Myles Stephens

Personal information
- Born: January 1, 1997 (age 29)
- Listed height: 6 ft 5 in (1.96 m)
- Listed weight: 210 lb (95 kg)

Career information
- High school: The Pennington School (Pennington, New Jersey); St. Andrew's School (Middletown, Delaware);
- College: Princeton (2015–2019)
- NBA draft: 2019: undrafted
- Playing career: 2019–2024
- Position: Shooting guard / small forward

Career history
- 2019–2020: Oldenburger TB
- 2020–2021: Vilpas Vikings
- 2021–2022: Kangoeroes Mechelen
- 2022–2023: Crailsheim Merlins
- 2023–2024: Dolomiti Energia Trento

Career highlights
- BNXT League Dream Team (2022); Ivy League Defensive Player of the Year (2017); 2× First-team All-Ivy League (2017, 2019); Second-team All-Ivy League (2018); Ivy League tournament MOP (2017);

= Myles Stephens =

American basketball player

Myles Stephens (born January 1, 1997) is an American former professional basketball player. He played college basketball at Princeton University.

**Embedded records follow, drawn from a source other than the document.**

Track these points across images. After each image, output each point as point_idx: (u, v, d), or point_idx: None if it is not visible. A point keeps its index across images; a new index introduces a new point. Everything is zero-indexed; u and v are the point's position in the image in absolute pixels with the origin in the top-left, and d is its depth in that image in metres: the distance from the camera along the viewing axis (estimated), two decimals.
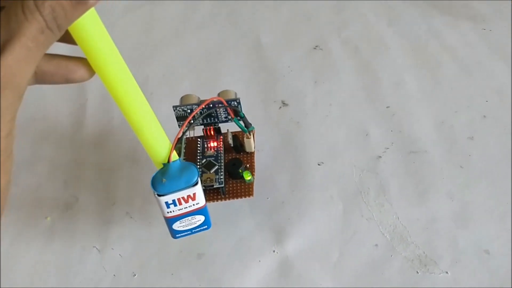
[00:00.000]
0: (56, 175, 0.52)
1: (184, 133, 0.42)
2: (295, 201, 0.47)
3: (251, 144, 0.44)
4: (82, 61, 0.27)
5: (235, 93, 0.44)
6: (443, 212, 0.45)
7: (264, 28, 0.64)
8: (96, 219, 0.48)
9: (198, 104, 0.43)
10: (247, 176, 0.42)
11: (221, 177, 0.42)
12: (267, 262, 0.43)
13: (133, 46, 0.64)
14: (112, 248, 0.46)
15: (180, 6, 0.69)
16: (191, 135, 0.45)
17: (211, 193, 0.43)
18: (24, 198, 0.50)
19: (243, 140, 0.44)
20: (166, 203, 0.35)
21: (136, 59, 0.62)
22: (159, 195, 0.34)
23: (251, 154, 0.45)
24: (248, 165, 0.44)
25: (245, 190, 0.43)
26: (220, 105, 0.42)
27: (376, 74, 0.57)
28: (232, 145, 0.44)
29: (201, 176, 0.40)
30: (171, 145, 0.33)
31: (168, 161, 0.33)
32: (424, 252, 0.42)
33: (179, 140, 0.37)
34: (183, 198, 0.35)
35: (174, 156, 0.34)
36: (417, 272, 0.41)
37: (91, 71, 0.27)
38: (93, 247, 0.46)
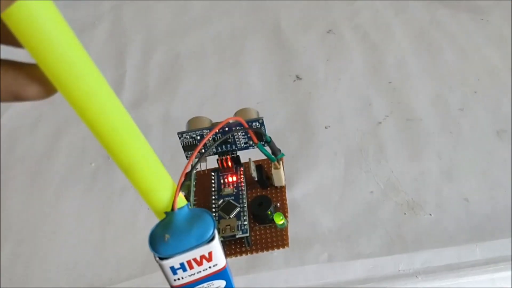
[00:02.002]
0: None
1: (193, 166, 0.31)
2: (303, 156, 0.54)
3: (281, 175, 0.34)
4: (37, 71, 0.18)
5: (257, 112, 0.34)
6: (431, 168, 0.52)
7: (284, 14, 0.72)
8: None
9: (211, 129, 0.33)
10: (279, 220, 0.32)
11: (245, 223, 0.32)
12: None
13: (166, 28, 0.73)
14: None
15: None
16: (203, 168, 0.36)
17: (232, 245, 0.33)
18: (73, 146, 0.58)
19: (270, 171, 0.34)
20: (172, 268, 0.25)
21: (168, 39, 0.71)
22: (162, 258, 0.24)
23: (282, 189, 0.35)
24: (278, 204, 0.34)
25: (278, 238, 0.33)
26: (238, 128, 0.32)
27: (381, 55, 0.65)
28: (256, 179, 0.34)
29: (218, 224, 0.32)
30: (175, 186, 0.24)
31: (172, 209, 0.24)
32: (412, 198, 0.50)
33: (187, 176, 0.26)
34: (195, 260, 0.25)
35: (180, 201, 0.24)
36: (405, 214, 0.48)
37: (50, 87, 0.19)
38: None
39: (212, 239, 0.25)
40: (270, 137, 0.33)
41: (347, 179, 0.52)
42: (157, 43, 0.71)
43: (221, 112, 0.59)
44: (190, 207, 0.25)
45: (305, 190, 0.51)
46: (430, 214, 0.48)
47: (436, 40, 0.66)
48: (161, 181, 0.24)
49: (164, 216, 0.24)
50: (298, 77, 0.63)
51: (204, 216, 0.25)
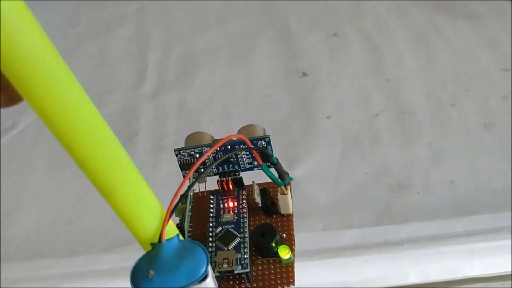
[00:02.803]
0: (124, 112, 0.66)
1: (190, 187, 0.28)
2: (305, 142, 0.60)
3: (288, 202, 0.30)
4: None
5: (264, 130, 0.31)
6: (422, 155, 0.57)
7: (292, 16, 0.78)
8: (151, 148, 0.62)
9: (211, 146, 0.30)
10: (284, 254, 0.28)
11: (245, 256, 0.29)
12: None
13: (184, 28, 0.79)
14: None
15: None
16: (201, 190, 0.32)
17: (230, 281, 0.29)
18: None
19: (276, 196, 0.31)
20: None
21: (185, 37, 0.77)
22: None
23: (289, 217, 0.31)
24: (284, 235, 0.30)
25: (282, 275, 0.29)
26: (242, 147, 0.30)
27: (381, 56, 0.70)
28: (260, 205, 0.30)
29: (215, 257, 0.28)
30: (164, 212, 0.22)
31: (160, 240, 0.21)
32: (402, 180, 0.54)
33: (182, 198, 0.24)
34: None
35: (170, 230, 0.22)
36: (395, 192, 0.53)
37: (13, 96, 0.17)
38: (149, 165, 0.60)
39: (205, 278, 0.21)
40: (276, 159, 0.29)
41: (343, 163, 0.57)
42: (175, 41, 0.77)
43: (231, 100, 0.65)
44: (181, 238, 0.22)
45: (305, 171, 0.56)
46: (418, 193, 0.53)
47: (434, 42, 0.71)
48: (147, 207, 0.21)
49: (149, 248, 0.21)
50: (304, 74, 0.69)
51: (196, 249, 0.22)
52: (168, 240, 0.21)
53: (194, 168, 0.28)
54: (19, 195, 0.57)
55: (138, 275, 0.21)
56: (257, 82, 0.68)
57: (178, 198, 0.23)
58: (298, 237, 0.51)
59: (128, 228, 0.21)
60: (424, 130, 0.59)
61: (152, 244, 0.21)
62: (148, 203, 0.21)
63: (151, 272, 0.21)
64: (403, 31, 0.74)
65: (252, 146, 0.29)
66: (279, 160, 0.29)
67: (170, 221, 0.22)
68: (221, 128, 0.62)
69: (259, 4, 0.80)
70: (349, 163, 0.57)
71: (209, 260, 0.22)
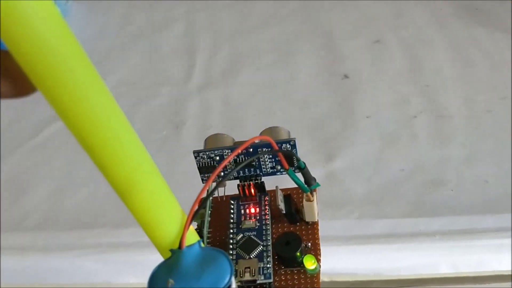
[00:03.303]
0: (172, 103, 0.70)
1: (209, 194, 0.26)
2: (344, 138, 0.62)
3: (313, 209, 0.29)
4: (9, 63, 0.15)
5: (288, 132, 0.30)
6: (456, 155, 0.59)
7: (336, 23, 0.81)
8: (196, 135, 0.65)
9: (232, 148, 0.28)
10: (310, 263, 0.27)
11: (268, 265, 0.27)
12: (317, 173, 0.59)
13: (230, 30, 0.83)
14: None
15: (271, 3, 0.87)
16: (221, 194, 0.31)
17: None
18: (149, 116, 0.68)
19: (301, 203, 0.29)
20: None
21: (231, 39, 0.81)
22: None
23: (314, 225, 0.30)
24: (309, 244, 0.29)
25: (307, 285, 0.28)
26: (265, 150, 0.28)
27: (420, 63, 0.73)
28: (283, 211, 0.29)
29: (235, 265, 0.27)
30: (185, 217, 0.21)
31: (180, 247, 0.20)
32: (436, 177, 0.57)
33: (201, 205, 0.22)
34: None
35: (191, 237, 0.21)
36: (429, 188, 0.56)
37: (25, 86, 0.16)
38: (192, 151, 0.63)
39: None
40: (304, 163, 0.28)
41: (380, 159, 0.60)
42: (222, 42, 0.81)
43: (275, 98, 0.69)
44: (202, 244, 0.21)
45: (343, 164, 0.59)
46: (452, 190, 0.55)
47: (471, 53, 0.73)
48: (167, 211, 0.20)
49: (169, 254, 0.20)
50: (345, 76, 0.72)
51: (219, 258, 0.20)
52: (189, 246, 0.20)
53: (217, 172, 0.25)
54: (73, 174, 0.62)
55: (156, 283, 0.20)
56: (299, 82, 0.72)
57: (201, 198, 0.22)
58: (334, 224, 0.54)
59: (145, 232, 0.19)
60: (459, 132, 0.62)
61: (172, 251, 0.20)
62: (168, 206, 0.19)
63: (171, 281, 0.19)
64: (442, 41, 0.76)
65: (278, 149, 0.27)
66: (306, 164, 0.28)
67: (191, 226, 0.20)
68: (262, 122, 0.65)
69: (304, 11, 0.84)
70: (385, 159, 0.59)
71: (233, 270, 0.20)
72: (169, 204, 0.20)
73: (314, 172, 0.57)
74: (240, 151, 0.27)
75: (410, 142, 0.61)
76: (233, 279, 0.20)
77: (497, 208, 0.53)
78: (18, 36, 0.13)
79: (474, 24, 0.78)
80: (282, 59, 0.76)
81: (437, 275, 0.51)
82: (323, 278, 0.51)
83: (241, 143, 0.27)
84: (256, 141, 0.27)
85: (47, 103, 0.57)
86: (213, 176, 0.25)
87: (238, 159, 0.29)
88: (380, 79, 0.71)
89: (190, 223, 0.20)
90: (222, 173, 0.29)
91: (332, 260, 0.51)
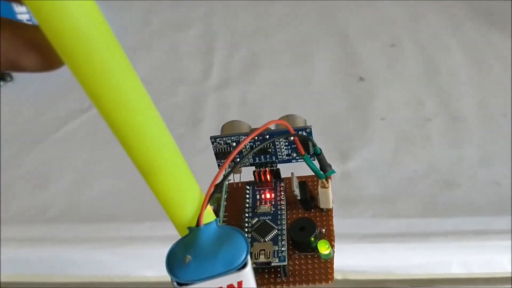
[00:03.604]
0: (190, 101, 0.71)
1: (225, 176, 0.26)
2: (359, 138, 0.63)
3: (328, 196, 0.29)
4: (39, 36, 0.15)
5: (305, 120, 0.30)
6: (470, 156, 0.60)
7: (352, 25, 0.82)
8: (214, 132, 0.66)
9: (249, 134, 0.28)
10: (324, 249, 0.28)
11: (283, 249, 0.28)
12: None
13: (248, 31, 0.84)
14: None
15: (289, 4, 0.88)
16: (236, 180, 0.32)
17: (265, 274, 0.28)
18: (167, 114, 0.70)
19: (316, 190, 0.30)
20: None
21: (249, 39, 0.82)
22: (180, 284, 0.21)
23: (328, 212, 0.30)
24: (324, 230, 0.29)
25: (321, 271, 0.28)
26: (281, 136, 0.29)
27: (436, 67, 0.73)
28: (298, 197, 0.29)
29: (251, 248, 0.27)
30: (203, 197, 0.21)
31: (198, 225, 0.21)
32: (449, 178, 0.57)
33: (217, 188, 0.23)
34: None
35: (208, 215, 0.21)
36: (442, 189, 0.56)
37: (53, 59, 0.16)
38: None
39: (244, 266, 0.20)
40: (320, 149, 0.28)
41: (394, 159, 0.60)
42: (240, 42, 0.82)
43: (291, 98, 0.70)
44: (219, 223, 0.21)
45: (357, 164, 0.60)
46: (465, 192, 0.56)
47: (487, 57, 0.74)
48: (187, 190, 0.20)
49: (187, 232, 0.21)
50: (361, 78, 0.73)
51: (235, 236, 0.21)
52: (207, 224, 0.20)
53: (232, 156, 0.26)
54: (94, 167, 0.63)
55: (174, 259, 0.20)
56: (315, 82, 0.73)
57: (218, 181, 0.22)
58: (348, 222, 0.54)
59: (164, 210, 0.20)
60: (473, 135, 0.62)
61: (190, 228, 0.20)
62: (188, 186, 0.20)
63: (188, 257, 0.20)
64: (457, 45, 0.77)
65: (294, 133, 0.27)
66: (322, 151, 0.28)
67: (209, 206, 0.21)
68: None
69: (321, 13, 0.85)
70: (399, 160, 0.60)
71: (249, 248, 0.21)
72: (189, 183, 0.20)
73: None
74: (255, 135, 0.27)
75: (424, 144, 0.62)
76: (249, 257, 0.21)
77: (509, 210, 0.53)
78: (49, 13, 0.13)
79: (489, 28, 0.79)
80: (299, 60, 0.77)
81: (449, 275, 0.51)
82: (336, 275, 0.52)
83: (256, 129, 0.28)
84: (271, 126, 0.28)
85: (72, 98, 0.59)
86: (229, 160, 0.25)
87: (254, 146, 0.29)
88: (395, 81, 0.71)
89: (208, 202, 0.21)
90: (238, 159, 0.30)
91: (345, 257, 0.52)
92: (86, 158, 0.65)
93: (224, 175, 0.26)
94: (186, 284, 0.20)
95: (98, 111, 0.16)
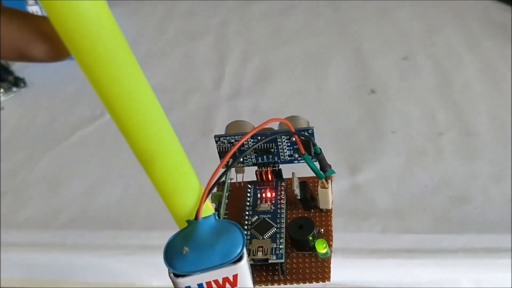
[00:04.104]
0: (202, 111, 0.72)
1: (224, 174, 0.26)
2: (369, 151, 0.63)
3: (328, 196, 0.30)
4: (47, 27, 0.16)
5: (307, 122, 0.31)
6: (483, 172, 0.59)
7: (366, 39, 0.82)
8: None
9: (253, 135, 0.29)
10: (321, 248, 0.28)
11: (281, 246, 0.28)
12: (342, 184, 0.59)
13: (262, 42, 0.84)
14: None
15: (304, 17, 0.88)
16: (239, 180, 0.32)
17: (263, 271, 0.28)
18: (178, 123, 0.70)
19: (316, 190, 0.30)
20: None
21: (263, 51, 0.82)
22: (177, 276, 0.21)
23: (328, 212, 0.31)
24: (322, 230, 0.30)
25: (318, 269, 0.28)
26: (283, 135, 0.29)
27: (449, 81, 0.73)
28: (298, 197, 0.30)
29: (249, 245, 0.28)
30: (203, 191, 0.21)
31: (196, 218, 0.21)
32: (461, 194, 0.57)
33: (217, 184, 0.23)
34: (216, 282, 0.21)
35: (207, 209, 0.22)
36: (453, 205, 0.56)
37: (61, 50, 0.16)
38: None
39: (240, 259, 0.21)
40: (320, 149, 0.29)
41: (405, 173, 0.60)
42: (253, 53, 0.82)
43: (303, 109, 0.70)
44: (217, 217, 0.22)
45: (368, 177, 0.60)
46: (475, 208, 0.55)
47: (502, 72, 0.73)
48: (186, 183, 0.20)
49: (185, 225, 0.21)
50: (372, 91, 0.72)
51: (232, 230, 0.21)
52: (205, 218, 0.21)
53: (231, 153, 0.27)
54: (106, 174, 0.63)
55: (172, 251, 0.21)
56: (327, 95, 0.72)
57: (216, 177, 0.23)
58: (356, 236, 0.54)
59: (164, 202, 0.20)
60: (486, 150, 0.62)
61: (188, 221, 0.21)
62: (188, 178, 0.20)
63: (186, 249, 0.20)
64: (472, 59, 0.76)
65: (295, 131, 0.28)
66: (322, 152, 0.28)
67: (208, 200, 0.21)
68: None
69: (335, 25, 0.85)
70: (411, 174, 0.60)
71: (246, 241, 0.21)
72: (188, 176, 0.21)
73: (339, 183, 0.58)
74: (253, 133, 0.27)
75: (436, 158, 0.61)
76: (245, 250, 0.21)
77: None
78: (58, 7, 0.14)
79: (505, 41, 0.78)
80: (311, 72, 0.77)
81: None
82: None
83: (265, 139, 0.28)
84: (268, 125, 0.28)
85: (84, 105, 0.59)
86: (228, 156, 0.26)
87: (258, 146, 0.30)
88: (407, 95, 0.71)
89: (207, 195, 0.21)
90: (241, 159, 0.30)
91: (354, 272, 0.52)
92: (97, 164, 0.65)
93: (226, 175, 0.27)
94: (183, 276, 0.21)
95: (100, 98, 0.17)
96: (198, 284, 0.21)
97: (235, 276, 0.21)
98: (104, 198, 0.61)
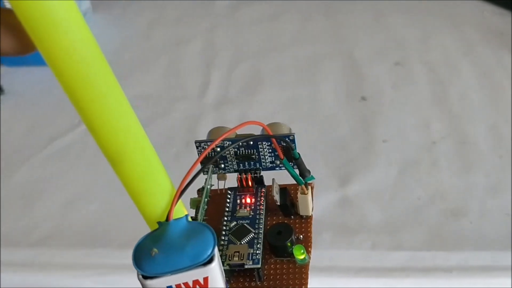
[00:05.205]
0: (186, 119, 0.69)
1: (195, 177, 0.24)
2: (360, 161, 0.60)
3: (308, 203, 0.29)
4: (13, 20, 0.16)
5: (289, 129, 0.30)
6: (479, 183, 0.56)
7: (358, 45, 0.79)
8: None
9: (233, 140, 0.29)
10: (299, 254, 0.28)
11: (258, 251, 0.28)
12: (331, 197, 0.56)
13: (251, 49, 0.81)
14: None
15: (295, 23, 0.85)
16: (221, 187, 0.32)
17: (240, 277, 0.28)
18: (161, 133, 0.67)
19: (296, 196, 0.29)
20: None
21: (252, 57, 0.79)
22: (146, 278, 0.21)
23: (308, 219, 0.30)
24: (302, 236, 0.29)
25: (296, 276, 0.28)
26: (263, 140, 0.29)
27: (444, 88, 0.70)
28: (278, 203, 0.29)
29: (226, 250, 0.27)
30: (175, 192, 0.21)
31: (167, 219, 0.21)
32: (456, 207, 0.54)
33: (199, 192, 0.23)
34: (186, 285, 0.21)
35: (179, 211, 0.21)
36: (447, 219, 0.53)
37: (27, 43, 0.16)
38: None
39: (210, 261, 0.20)
40: (299, 154, 0.28)
41: (397, 185, 0.57)
42: (241, 60, 0.79)
43: (293, 117, 0.67)
44: (189, 219, 0.21)
45: (358, 189, 0.57)
46: (471, 222, 0.52)
47: (499, 80, 0.70)
48: (157, 183, 0.20)
49: (156, 226, 0.21)
50: (363, 98, 0.69)
51: (204, 231, 0.21)
52: (176, 220, 0.21)
53: (202, 157, 0.27)
54: (83, 188, 0.60)
55: (141, 252, 0.20)
56: (317, 103, 0.69)
57: (189, 178, 0.22)
58: (345, 253, 0.51)
59: (135, 203, 0.20)
60: (482, 161, 0.59)
61: (159, 223, 0.21)
62: (159, 179, 0.20)
63: (155, 250, 0.20)
64: (468, 66, 0.73)
65: (273, 135, 0.28)
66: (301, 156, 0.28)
67: (180, 202, 0.21)
68: None
69: (326, 32, 0.82)
70: (403, 186, 0.57)
71: (216, 243, 0.21)
72: (159, 177, 0.20)
73: (327, 195, 0.55)
74: (228, 135, 0.27)
75: (429, 169, 0.58)
76: (216, 253, 0.21)
77: None
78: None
79: (501, 48, 0.75)
80: (301, 79, 0.74)
81: None
82: None
83: (243, 135, 0.28)
84: (244, 128, 0.27)
85: (63, 114, 0.56)
86: (200, 158, 0.26)
87: (238, 152, 0.29)
88: (400, 102, 0.68)
89: (179, 196, 0.21)
90: (222, 165, 0.30)
91: None
92: (75, 177, 0.62)
93: (206, 180, 0.28)
94: (152, 278, 0.20)
95: (65, 93, 0.16)
96: (167, 287, 0.21)
97: (205, 279, 0.21)
98: (82, 214, 0.57)
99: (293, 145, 0.28)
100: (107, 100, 0.17)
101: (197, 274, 0.21)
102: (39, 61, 0.78)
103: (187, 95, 0.73)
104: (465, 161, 0.59)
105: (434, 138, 0.62)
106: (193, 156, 0.63)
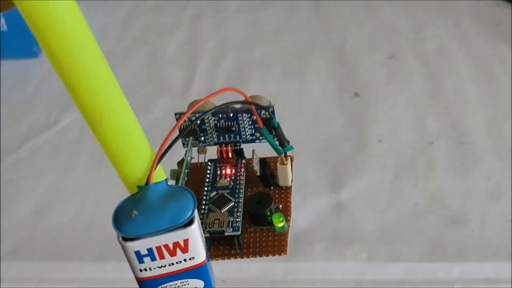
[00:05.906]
0: (170, 116, 0.65)
1: (174, 143, 0.24)
2: (354, 163, 0.57)
3: (287, 173, 0.30)
4: None
5: (269, 101, 0.30)
6: (479, 188, 0.53)
7: (349, 36, 0.75)
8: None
9: (214, 112, 0.29)
10: (278, 222, 0.28)
11: (238, 219, 0.28)
12: (323, 203, 0.53)
13: (237, 40, 0.77)
14: None
15: (283, 12, 0.81)
16: (202, 160, 0.31)
17: (220, 245, 0.29)
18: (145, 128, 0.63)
19: (276, 167, 0.30)
20: (138, 253, 0.21)
21: (238, 49, 0.75)
22: (126, 239, 0.21)
23: (287, 189, 0.31)
24: (281, 206, 0.30)
25: (275, 243, 0.29)
26: (243, 112, 0.29)
27: (440, 82, 0.66)
28: (258, 174, 0.30)
29: (206, 218, 0.28)
30: (154, 156, 0.21)
31: (147, 183, 0.21)
32: (456, 214, 0.51)
33: (180, 164, 0.24)
34: (166, 247, 0.21)
35: (158, 175, 0.21)
36: (447, 227, 0.49)
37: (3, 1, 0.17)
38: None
39: (190, 223, 0.20)
40: (278, 123, 0.28)
41: (394, 189, 0.54)
42: (227, 52, 0.75)
43: (282, 115, 0.63)
44: (169, 183, 0.21)
45: (352, 194, 0.53)
46: (473, 231, 0.49)
47: (496, 73, 0.67)
48: (136, 146, 0.20)
49: (136, 190, 0.21)
50: (356, 95, 0.66)
51: (184, 194, 0.21)
52: (156, 183, 0.21)
53: (176, 127, 0.25)
54: (56, 193, 0.56)
55: (121, 215, 0.21)
56: (307, 98, 0.66)
57: (169, 142, 0.22)
58: (340, 265, 0.48)
59: (114, 166, 0.20)
60: (482, 162, 0.56)
61: (139, 187, 0.21)
62: (138, 142, 0.20)
63: (135, 212, 0.20)
64: (464, 59, 0.70)
65: (251, 102, 0.28)
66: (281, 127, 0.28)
67: (160, 166, 0.21)
68: None
69: (315, 22, 0.78)
70: (400, 191, 0.53)
71: (196, 205, 0.21)
72: (139, 139, 0.20)
73: (319, 201, 0.52)
74: (201, 104, 0.27)
75: (427, 172, 0.55)
76: (196, 215, 0.21)
77: None
78: None
79: (498, 39, 0.72)
80: (290, 72, 0.70)
81: None
82: None
83: (223, 105, 0.27)
84: (216, 96, 0.27)
85: (36, 113, 0.51)
86: (174, 128, 0.24)
87: (218, 124, 0.29)
88: (394, 98, 0.65)
89: (159, 161, 0.21)
90: (202, 138, 0.30)
91: None
92: (47, 181, 0.58)
93: (186, 152, 0.28)
94: (132, 240, 0.20)
95: (42, 47, 0.16)
96: (147, 249, 0.21)
97: (186, 241, 0.21)
98: (54, 222, 0.53)
99: (274, 117, 0.29)
100: (86, 54, 0.17)
101: (177, 236, 0.21)
102: (10, 54, 0.72)
103: (169, 90, 0.69)
104: (464, 163, 0.56)
105: (431, 138, 0.59)
106: (180, 152, 0.60)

==Early life and high school==
Stephens grew up in the Lawrenceville section of Lawrence Township, Mercer County, New Jersey and attended The Pennington School before transferring to St. Andrew's School in Middletown, Delaware after his sophomore year. He committed to play college basketball at Princeton over offers from Brown, Columbia, Holy Cross, Penn, Seton Hall, Cornell and Yale.

==College career==
Stephens came off the bench as a freshman and averaged 5.5 points in 29 games played. As a sophomore, Stephens was named first team All-Ivy League and the conference Defensive Player of the Year averaged 12.5 points and 4.6 rebounds per game and blocked 22 shots. He was named second team All-Ivy after averaging 15.3 points and 6.3 rebounds in his junior season. Stephens was named first team All-Ivy as a senior after averaging 13.6 points and 6.4 rebounds per game.

==Professional career==
Stephens signed with Oldenburger TB of the German ProB on December 7, 2019.

Stephens signed with the Vilpas Vikings of the Finnish Korisliiga for the 2020–2021 season. He averaged 12.7 points and 5.9 rebounds on the season.

Stephens signed with Belgian team Kangoeroes Mechelen of the BNXT League on September 3, 2021.

On July 18, 2022, he has signed with Crailsheim Merlins of the Basketball Bundesliga (BBL).

On August 3, 2023, he signed with Dolomiti Energia Trento of the Italian Lega Basket Serie A (LBA).